Eine Gemeinde hat zwar nach der Rechtsprechung des Bundesverwaltungsgerichts die Möglichkeit, Fremdwerbung dort auszuschließen, wo ein Gebiet oder Straßenabschnitt schutzwürdig ist. Die Schutzwürdigkeit muss ihre Gründe aber im Bauordnungsrecht haben. Es ist daher möglich, etwa aus städtebaulichen oder baugestalterischen Gründen bestimmte Bauten, Straßen, Plätze oder Ortsteile zu schützen. Der Schutz der ein Gebiet prägenden Wohnnutzung vor einer Häufung von Werbeanlagen ist davon nicht umfasst. Sollen in einem Baugebiet bestimmte allgemein zulässige Nutzungen ausgeschlossen werden, um andere zulässige Nutzungen und Nutzer vor diesen zu schützen, muss von den durch das Bauplanungsrecht gegebenen Möglichkeiten Gebrauch gemacht werden.

Der von dem Fremdwerbeverbot betroffene Bereich weist auch im Übrigen keine städtebauliche oder baugestalterische Prägung auf, die einen Fremdwerbeausschluss rechtfertigen könnte. Solche Anhaltspunkte ergeben sich nicht aus der Begründung der Gestaltungssatzung, die Beklagte hat dazu nichts vorgetragen und auch die Verhandlung vor Ort war insoweit nicht ergiebig.

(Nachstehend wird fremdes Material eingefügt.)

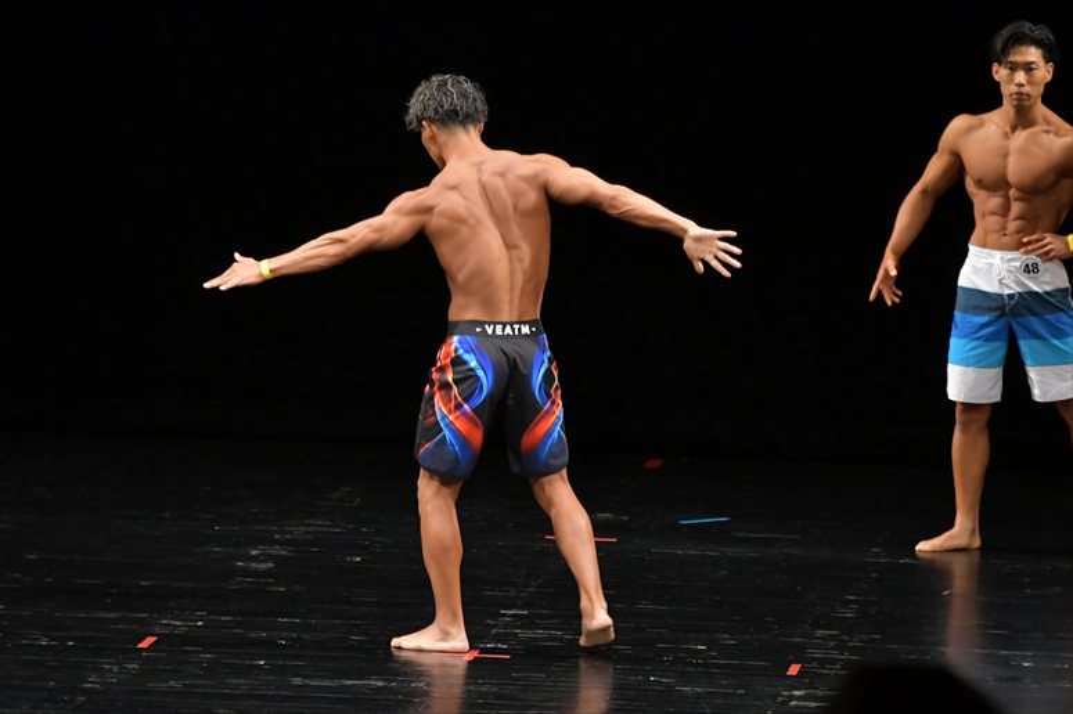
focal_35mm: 285
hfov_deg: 7.2
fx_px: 8491
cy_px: 357
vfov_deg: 4.8
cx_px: 536
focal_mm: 190
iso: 3200
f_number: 5.6
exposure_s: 1/400
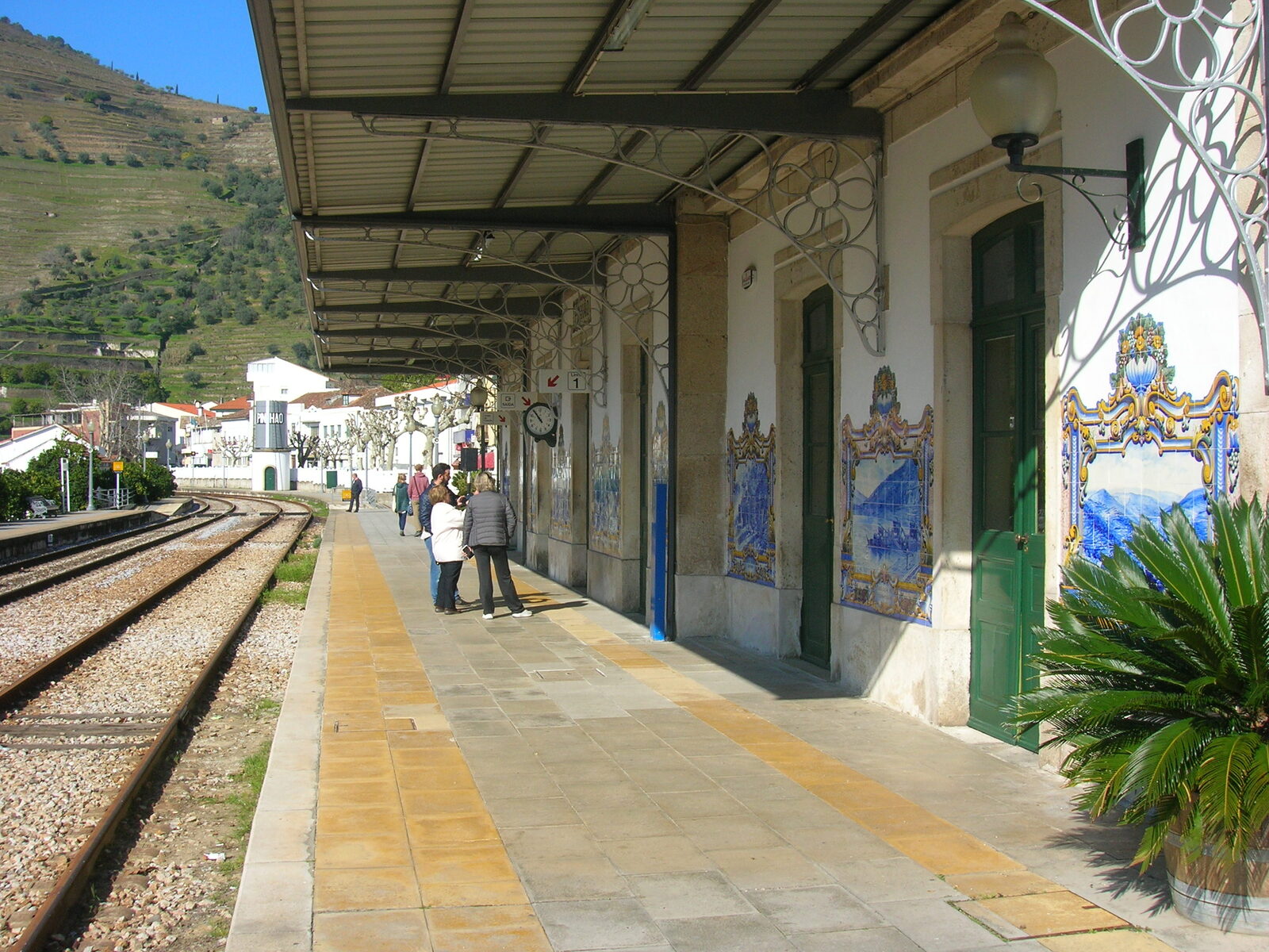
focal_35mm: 38
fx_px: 1393
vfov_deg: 37.7
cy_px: 476
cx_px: 634
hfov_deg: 49.0
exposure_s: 1/336
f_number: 5
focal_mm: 6.4
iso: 50
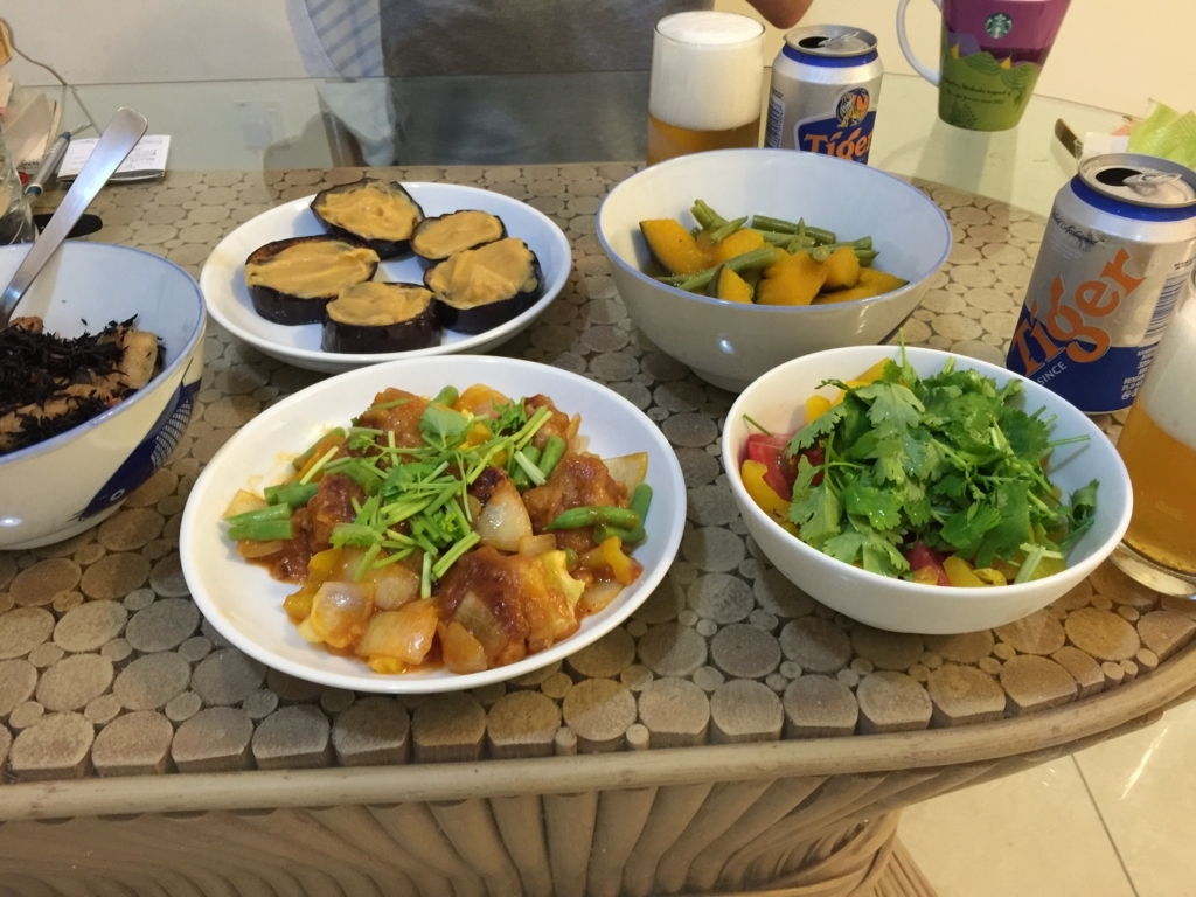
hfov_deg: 61.7
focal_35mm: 29
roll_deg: +0.1
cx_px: 598
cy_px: 448
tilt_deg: -39.5
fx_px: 1002
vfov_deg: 48.2
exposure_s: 1/17
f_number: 2.2
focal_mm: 4.15
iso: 125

Für das Verbot der Aufstellung von Werbetafeln mit wechselndem Plakatanschlag und die Beschränkungen der Größe sind städtebauliche bzw. baugestalterische Absichten auch nicht ersichtlich. Diese Regelungen dienen erkennbar ebenfalls allein dem Zweck, Fremdwerbung auszuschließen, weil unter Beachtung dieser Bestimmungen Fremdwerbung mit Anlagen, wie sie üblicherweise von Unternehmen der Werbebranche verwendet werden, nämlich solche im sog. Euro-Format und mit wechselndem Plakatanschlag, nicht realisiert werden könnten. Städtebauliche bzw. gestalterische Gründe für diese Einschränkung sind - die Zulässigkeit von Fremdwerbeanlagen unterstellt - nicht ersichtlich.

Andere Gesichtspunkte, die der Erteilung der begehrten Baugenehmigung entgegenstehen könnten, sind nicht ersichtlich.

Die Kostenentscheidung folgt aus § 154 Abs. 1, § 161 Abs. 2 VwGO. Die Entscheidung über die vorläufige Vollstreckbarkeit beruht auf § 167 VwGO in Verbindung mit § 708 Nr. 11 und § 711 Satz 1 und 2 ZPO. Gründe, die Berufung zuzulassen, sind nicht ersichtlich.